» REQUIRED WORK: Copy the rows from the start through the line containing "Ihr Feedback*", inclusive, changing "Tábor" to "Praha" and leaving everything else the same.

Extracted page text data
________________
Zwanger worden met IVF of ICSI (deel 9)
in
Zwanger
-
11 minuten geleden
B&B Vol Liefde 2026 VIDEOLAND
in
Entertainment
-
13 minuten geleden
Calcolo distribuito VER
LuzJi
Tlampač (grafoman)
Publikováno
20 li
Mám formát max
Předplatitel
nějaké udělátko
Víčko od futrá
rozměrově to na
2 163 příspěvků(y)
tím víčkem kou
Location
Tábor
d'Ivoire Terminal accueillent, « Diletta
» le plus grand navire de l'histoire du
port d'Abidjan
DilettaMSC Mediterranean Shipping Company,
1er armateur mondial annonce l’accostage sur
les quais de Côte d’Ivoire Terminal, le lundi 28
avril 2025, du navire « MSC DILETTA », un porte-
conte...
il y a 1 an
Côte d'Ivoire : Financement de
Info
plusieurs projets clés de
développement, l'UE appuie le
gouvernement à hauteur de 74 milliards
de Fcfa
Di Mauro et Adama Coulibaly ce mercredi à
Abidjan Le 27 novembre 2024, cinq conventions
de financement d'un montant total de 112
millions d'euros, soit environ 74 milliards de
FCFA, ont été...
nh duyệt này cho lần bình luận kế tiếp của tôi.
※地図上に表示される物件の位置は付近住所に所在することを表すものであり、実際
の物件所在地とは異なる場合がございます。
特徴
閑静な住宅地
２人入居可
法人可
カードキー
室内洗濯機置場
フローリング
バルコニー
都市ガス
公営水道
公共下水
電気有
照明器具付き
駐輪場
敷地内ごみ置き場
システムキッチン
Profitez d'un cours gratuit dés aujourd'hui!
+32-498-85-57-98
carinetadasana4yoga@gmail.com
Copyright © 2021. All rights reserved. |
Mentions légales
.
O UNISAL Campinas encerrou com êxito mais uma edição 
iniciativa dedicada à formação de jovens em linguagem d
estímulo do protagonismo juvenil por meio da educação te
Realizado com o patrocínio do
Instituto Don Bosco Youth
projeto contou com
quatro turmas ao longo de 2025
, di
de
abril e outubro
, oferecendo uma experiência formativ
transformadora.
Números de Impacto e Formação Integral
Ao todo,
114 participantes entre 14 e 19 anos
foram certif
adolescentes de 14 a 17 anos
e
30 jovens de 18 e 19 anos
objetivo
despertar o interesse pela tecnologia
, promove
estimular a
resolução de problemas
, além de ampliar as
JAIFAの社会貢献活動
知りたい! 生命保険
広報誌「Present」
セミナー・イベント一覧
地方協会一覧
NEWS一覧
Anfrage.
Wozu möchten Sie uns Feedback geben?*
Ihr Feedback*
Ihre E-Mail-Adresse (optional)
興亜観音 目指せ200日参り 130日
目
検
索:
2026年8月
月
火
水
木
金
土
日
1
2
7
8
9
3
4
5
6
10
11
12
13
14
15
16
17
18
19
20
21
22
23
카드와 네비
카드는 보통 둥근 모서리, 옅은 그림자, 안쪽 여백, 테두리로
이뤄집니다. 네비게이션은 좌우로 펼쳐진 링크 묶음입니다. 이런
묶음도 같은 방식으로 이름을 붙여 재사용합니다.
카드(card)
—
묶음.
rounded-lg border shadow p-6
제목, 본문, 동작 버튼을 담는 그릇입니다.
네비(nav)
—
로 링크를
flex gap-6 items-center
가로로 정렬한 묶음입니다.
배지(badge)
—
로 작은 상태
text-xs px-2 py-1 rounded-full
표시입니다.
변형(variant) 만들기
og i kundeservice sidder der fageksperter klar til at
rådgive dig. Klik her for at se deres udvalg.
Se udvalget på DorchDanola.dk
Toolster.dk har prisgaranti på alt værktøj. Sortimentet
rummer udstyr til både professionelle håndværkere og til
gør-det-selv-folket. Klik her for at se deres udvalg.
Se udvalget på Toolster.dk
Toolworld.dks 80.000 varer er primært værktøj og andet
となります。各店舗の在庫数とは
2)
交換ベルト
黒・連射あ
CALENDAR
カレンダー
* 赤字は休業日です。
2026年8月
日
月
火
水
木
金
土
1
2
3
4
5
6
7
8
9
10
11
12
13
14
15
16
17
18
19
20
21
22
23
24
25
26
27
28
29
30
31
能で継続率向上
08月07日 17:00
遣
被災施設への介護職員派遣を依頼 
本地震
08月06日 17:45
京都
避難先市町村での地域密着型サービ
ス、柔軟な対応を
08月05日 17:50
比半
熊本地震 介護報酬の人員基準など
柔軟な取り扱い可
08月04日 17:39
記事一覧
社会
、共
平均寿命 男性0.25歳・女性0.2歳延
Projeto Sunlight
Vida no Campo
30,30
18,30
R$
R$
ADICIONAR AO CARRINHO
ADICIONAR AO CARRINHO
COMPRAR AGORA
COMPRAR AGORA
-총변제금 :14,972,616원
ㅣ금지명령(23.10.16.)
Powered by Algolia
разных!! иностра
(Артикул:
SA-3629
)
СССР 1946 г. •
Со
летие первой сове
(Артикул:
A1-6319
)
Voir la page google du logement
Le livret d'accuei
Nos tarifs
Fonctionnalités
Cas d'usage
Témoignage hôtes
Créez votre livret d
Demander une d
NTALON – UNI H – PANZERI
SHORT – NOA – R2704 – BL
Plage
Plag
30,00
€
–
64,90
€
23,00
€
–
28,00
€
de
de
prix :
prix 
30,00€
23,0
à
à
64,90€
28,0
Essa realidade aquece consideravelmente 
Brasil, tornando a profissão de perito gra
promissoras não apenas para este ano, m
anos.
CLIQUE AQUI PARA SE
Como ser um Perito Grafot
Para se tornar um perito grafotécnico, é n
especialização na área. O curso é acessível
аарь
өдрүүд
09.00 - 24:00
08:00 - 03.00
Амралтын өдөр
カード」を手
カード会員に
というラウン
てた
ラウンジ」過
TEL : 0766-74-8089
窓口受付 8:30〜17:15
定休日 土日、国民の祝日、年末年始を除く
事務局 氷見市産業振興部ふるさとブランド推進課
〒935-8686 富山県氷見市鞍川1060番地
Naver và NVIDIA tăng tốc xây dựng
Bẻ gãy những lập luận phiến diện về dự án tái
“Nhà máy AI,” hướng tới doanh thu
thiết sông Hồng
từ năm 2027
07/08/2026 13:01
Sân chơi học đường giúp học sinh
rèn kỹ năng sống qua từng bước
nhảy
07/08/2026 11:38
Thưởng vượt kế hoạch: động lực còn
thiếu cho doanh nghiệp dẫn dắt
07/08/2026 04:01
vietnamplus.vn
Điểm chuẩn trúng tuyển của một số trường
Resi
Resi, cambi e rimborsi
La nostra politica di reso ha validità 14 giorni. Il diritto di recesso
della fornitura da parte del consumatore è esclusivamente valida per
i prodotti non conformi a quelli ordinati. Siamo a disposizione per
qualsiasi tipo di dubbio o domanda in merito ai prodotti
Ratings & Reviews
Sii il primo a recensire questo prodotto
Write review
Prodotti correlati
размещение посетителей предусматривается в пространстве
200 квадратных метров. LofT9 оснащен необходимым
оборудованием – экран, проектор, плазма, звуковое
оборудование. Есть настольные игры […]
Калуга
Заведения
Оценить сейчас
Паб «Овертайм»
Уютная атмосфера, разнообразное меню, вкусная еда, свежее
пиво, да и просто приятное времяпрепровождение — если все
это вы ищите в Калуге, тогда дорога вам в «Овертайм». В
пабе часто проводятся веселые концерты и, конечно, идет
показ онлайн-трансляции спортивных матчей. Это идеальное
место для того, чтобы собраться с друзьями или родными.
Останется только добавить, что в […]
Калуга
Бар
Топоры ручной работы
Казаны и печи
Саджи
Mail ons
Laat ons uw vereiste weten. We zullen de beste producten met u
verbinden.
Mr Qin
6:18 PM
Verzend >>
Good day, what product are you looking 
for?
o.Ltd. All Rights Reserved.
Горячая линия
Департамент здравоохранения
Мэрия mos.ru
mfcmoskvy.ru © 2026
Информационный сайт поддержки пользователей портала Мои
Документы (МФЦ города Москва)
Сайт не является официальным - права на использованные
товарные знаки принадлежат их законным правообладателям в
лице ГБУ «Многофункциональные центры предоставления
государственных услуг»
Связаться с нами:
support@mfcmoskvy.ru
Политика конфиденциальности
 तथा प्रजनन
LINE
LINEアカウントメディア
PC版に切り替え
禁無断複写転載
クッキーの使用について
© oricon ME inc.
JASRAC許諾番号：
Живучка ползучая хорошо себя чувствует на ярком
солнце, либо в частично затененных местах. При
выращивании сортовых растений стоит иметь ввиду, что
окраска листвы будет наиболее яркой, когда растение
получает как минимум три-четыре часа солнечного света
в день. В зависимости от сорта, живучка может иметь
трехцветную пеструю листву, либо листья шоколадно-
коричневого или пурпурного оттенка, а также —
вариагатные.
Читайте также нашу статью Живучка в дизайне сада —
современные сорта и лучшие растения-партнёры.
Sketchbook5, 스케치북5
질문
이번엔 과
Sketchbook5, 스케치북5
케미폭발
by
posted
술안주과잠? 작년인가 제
________________
» SOLVED PROBLEM:
Zwanger worden met IVF of ICSI (deel 9)
in
Zwanger
-
11 minuten geleden
B&B Vol Liefde 2026 VIDEOLAND
in
Entertainment
-
13 minuten geleden
Calcolo distribuito VER
LuzJi
Tlampač (grafoman)
Publikováno
20 li
Mám formát max
Předplatitel
nějaké udělátko
Víčko od futrá
rozměrově to na
2 163 příspěvků(y)
tím víčkem kou
Location
Praha
d'Ivoire Terminal accueillent, « Diletta
» le plus grand navire de l'histoire du
port d'Abidjan
DilettaMSC Mediterranean Shipping Company,
1er armateur mondial annonce l’accostage sur
les quais de Côte d’Ivoire Terminal, le lundi 28
avril 2025, du navire « MSC DILETTA », un porte-
conte...
il y a 1 an
Côte d'Ivoire : Financement de
Info
plusieurs projets clés de
développement, l'UE appuie le
gouvernement à hauteur de 74 milliards
de Fcfa
Di Mauro et Adama Coulibaly ce mercredi à
Abidjan Le 27 novembre 2024, cinq conventions
de financement d'un montant total de 112
millions d'euros, soit environ 74 milliards de
FCFA, ont été...
nh duyệt này cho lần bình luận kế tiếp của tôi.
※地図上に表示される物件の位置は付近住所に所在することを表すものであり、実際
の物件所在地とは異なる場合がございます。
特徴
閑静な住宅地
２人入居可
法人可
カードキー
室内洗濯機置場
フローリング
バルコニー
都市ガス
公営水道
公共下水
電気有
照明器具付き
駐輪場
敷地内ごみ置き場
システムキッチン
Profitez d'un cours gratuit dés aujourd'hui!
+32-498-85-57-98
carinetadasana4yoga@gmail.com
Copyright © 2021. All rights reserved. |
Mentions légales
.
O UNISAL Campinas encerrou com êxito mais uma edição 
iniciativa dedicada à formação de jovens em linguagem d
estímulo do protagonismo juvenil por meio da educação te
Realizado com o patrocínio do
Instituto Don Bosco Youth
projeto contou com
quatro turmas ao longo de 2025
, di
de
abril e outubro
, oferecendo uma experiência formativ
transformadora.
Números de Impacto e Formação Integral
Ao todo,
114 participantes entre 14 e 19 anos
foram certif
adolescentes de 14 a 17 anos
e
30 jovens de 18 e 19 anos
objetivo
despertar o interesse pela tecnologia
, promove
estimular a
resolução de problemas
, além de ampliar as
JAIFAの社会貢献活動
知りたい! 生命保険
広報誌「Present」
セミナー・イベント一覧
地方協会一覧
NEWS一覧
Anfrage.
Wozu möchten Sie uns Feedback geben?*
Ihr Feedback*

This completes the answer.